Commissioned for Creative Folkestone Triennial 2021, Jason’s witty burlesque work combines child-like comedy with disabled grit, a response to first becoming disabled over the course of puberty, during which he was expected to die young and was subjected to humiliating and patronising treatment from doctors and carers.

About Jason Wilsher-Mills

Jason trained as a traditional oil painter in the early 1990s, but drifted into teaching & education management and away from being an artist. Then in 2004 his life changed when his disability changed and he was unable to continue working due to access issues, it was at this time that an artist friend pointed out that he should do the thing he was trained to do: ’You are an artist Jason!’  Jason’s crip aesthetics are also inflected by his working class past, saucy seaside characters, and the trauma of disabled childhoods. So, for example, characters such as the Folkestone Argonaut are modelled in their underpants, but also burst with vibrant colours and hidden designs that express a joy and pride in disability and difference.  His landmark pieces Folkestone Argonaut and Rhubarb Totem both feature in the show, both inside and outside the CREA gallery.


Image credit, Andy Barker

Image descriptions:

Banner image. Close up photo of a fibreglass sculpture by Jason Wilsher-Mills titled 'I Am Argonaut'. A figure, towering over people in the gallery, is decorated in detailed designs and illustrations, delving deeper into the context of the work. Painted in pinks, blues, reds the multicoloured sculpture is a mixture of the uncanny and the familiar, creating a narrative to explore across the body of the sculpture. In the background are brightly coloured paintings covering the wall to the right.

1. Installed in a gallery space, is a fibreglass figure, towering over people in the gallery, is decorated in detailed designs and illustrations, delving deeper into the context of the work. Painted in pinks, blues, reds the multicoloured sculpture is a mixture of the uncanny and the familiar, creating a narrative to explore across the body of the sculpture.
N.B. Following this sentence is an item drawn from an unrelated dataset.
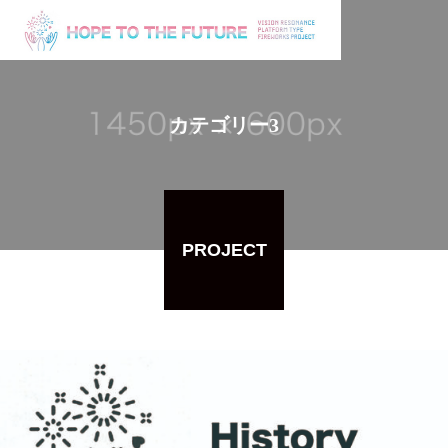
カテゴリー3
PROJECT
Writings fill the work, with references to dates and moments in the artists' life. In the background are brightly coloured paintings covering the wall to the right, with a large purple neon artwork hanging on the left wall. The sculpture is raised on a short bright red plinth.
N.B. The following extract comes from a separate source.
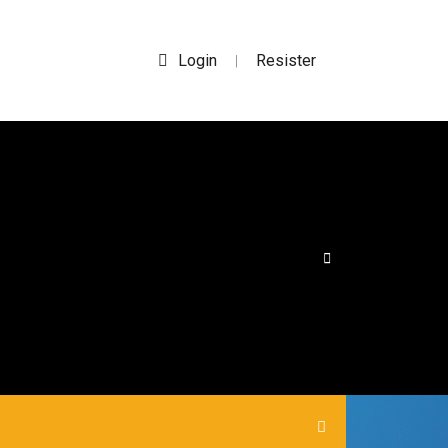
Login
Resister
|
2. Installed in a gallery space, is a fibreglass figure, towering over people in the gallery, is decorated in detailed designs and illustrations, delving deeper into the context of the work. A person dressed in all black leans down to look closer at a section of the sculpture, obscuring their face from the camera. In the background are two large scale black and white drawings of groups of people. The sculpture is raised on a short bright red plinth.

3. Installed in a gallery space, is a fibreglass figure, towering over people in the gallery, and decorated in detailed designs and illustrations, delving deeper into the context of the work. Painted in pinks, blues, reds the multicoloured sculpture is a mixture of the uncanny and the familiar, creating a narrative to explore across the body of the sculpture. The two sides of the artwork are different. The left, in deep reds and repetitive lines, similar to muscle fibre and technical biologoy drawings of bodies. The right, in pale pinks, purples and yellows, depicts a playful response and an 'outer shell' of the figure.